You are viewing a plain text version of this content. The canonical link for it is here.
Posted to issues@spark.apache.org by "Matt Cheah (JIRA)" <ji...@apache.org> on 2015/09/02 00:09:45 UTC
[jira] [Created] (SPARK-10407) Possible Stack-overflow using
InheritableThreadLocal nested-properties for SparkContext.localProperties
Matt Cheah created SPARK-10407:
----------------------------------
Summary: Possible Stack-overflow using InheritableThreadLocal nested-properties for SparkContext.localProperties
Key: SPARK-10407
URL: https://issues.apache.org/jira/browse/SPARK-10407
Project: Spark
Issue Type: Bug
Reporter: Matt Cheah
Priority: Minor
In my long-running web server that eventually uses a SparkContext, I eventually came across some stack overflow errors that could only be cleared by restarting my server.
{code}
java.lang.StackOverflowError: null
at java.io.ObjectInputStream$PeekInputStream.read(ObjectInputStream.java:2307) ~[na:1.7.0_45]
at java.io.ObjectInputStream$BlockDataInputStream.read(ObjectInputStream.java:2718) ~[na:1.7.0_45]
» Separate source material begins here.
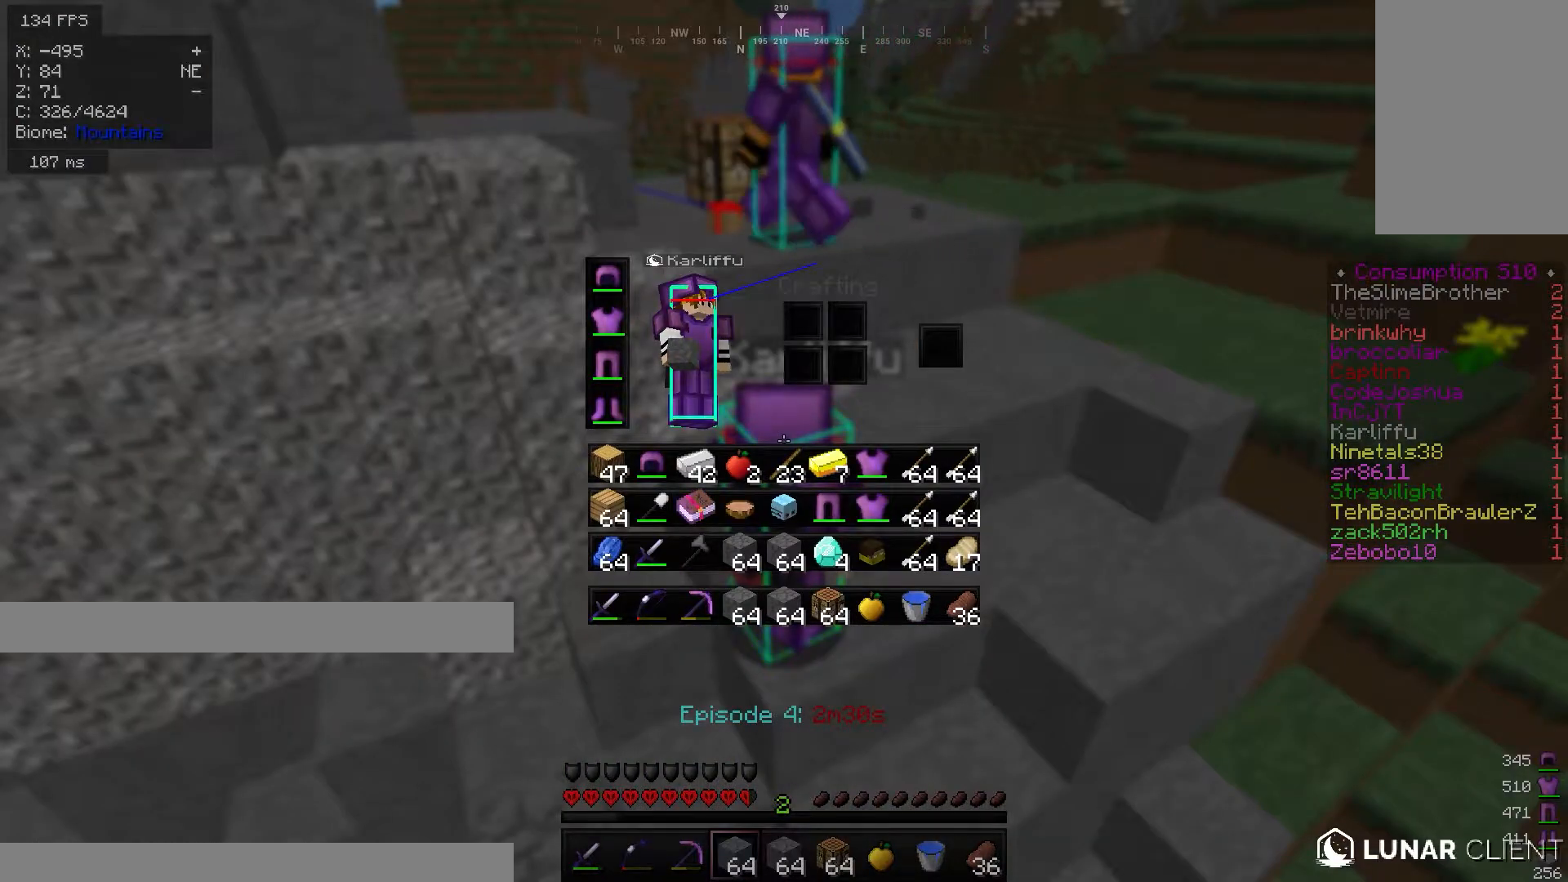
{"keys": [], "mouse": [], "events": []}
at java.io.ObjectInputStream$BlockDataInputStream.readFully(ObjectInputStream.java:2742) ~[na:1.7.0_45]
at java.io.ObjectInputStream.defaultReadFields(ObjectInputStream.java:1979) ~[na:1.7.0_45]
at java.io.ObjectInputStream.defaultReadObject(ObjectInputStream.java:500) ~[na:1.7.0_45]
...
...
at org.apache.commons.lang3.SerializationUtils.clone(SerializationUtils.java:96) ~[commons-lang3-3.3.jar:3.3]
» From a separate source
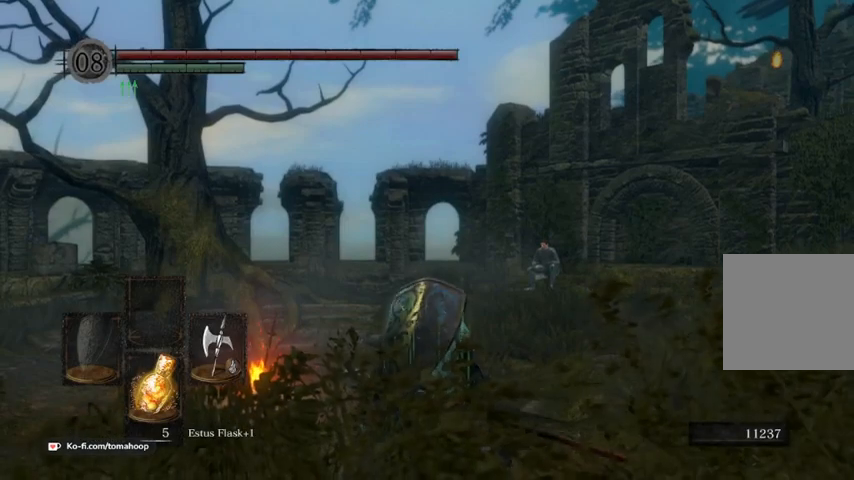
Gameplay with a controller (Xbox layout); each line is a JSON object with the inputs held at the frame after it. "events" lists button and stick changes between this image and that frame as [ms after this image, input, new state], when the widget could be followed in between.
{"buttons": [], "left_stick": "up-right", "right_stick": "down-right", "events": [[133, "right_stick", "down-right"], [367, "left_stick", "up"], [433, "left_stick", "up-right"]]}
at org.apache.spark.scheduler.DAGScheduler.submitJob(DAGScheduler.scala:516) ~[spark-core_2.10-1.4.1-palantir1.jar:1.4.1-palantir1]
at org.apache.spark.scheduler.DAGScheduler.runJob(DAGScheduler.scala:529) ~[spark-core_2.10-1.4.1-palantir1.jar:1.4.1-palantir1]
at org.apache.spark.SparkContext.runJob(SparkContext.scala:1770) ~[spark-core_2.10-1.4.1-palantir1.jar:1.4.1-palantir1]
at org.apache.spark.SparkContext.runJob(SparkContext.scala:1788) ~[spark-core_2.10-1.4.1-palantir1.jar:1.4.1-palantir1]
at org.apache.spark.SparkContext.runJob(SparkContext.scala:1803) ~[spark-core_2.10-1.4.1-palantir1.jar:1.4.1-palantir1]
at org.apache.spark.rdd.RDD$$anonfun$take$1.apply(RDD.scala:1276) ~[spark-core_2.10-1.4.1-palantir1.jar:1.4.1-palantir1]
...
{code}
The bottom of the trace indicates that serializing a properties object is part of the stack when the overflow happens. I checked the origin of the properties, and it turns out it's coming from SparkContext.localProperties, an InheritableThreadLocal field.
When I debugged further, I found that localProperties.childValue() wraps its parent properties object in another properties object, and returns the wrapper properties. The problem is that every time childValue was being called, I was seeing the properties that was passed in from the parent have a deeper and deeper nesting of wrapped properties. This doesn't make any sense since my application doesn't create threads recursively or anything like that, so I'm marking this issue as a minor one since it shouldn't affect the average application.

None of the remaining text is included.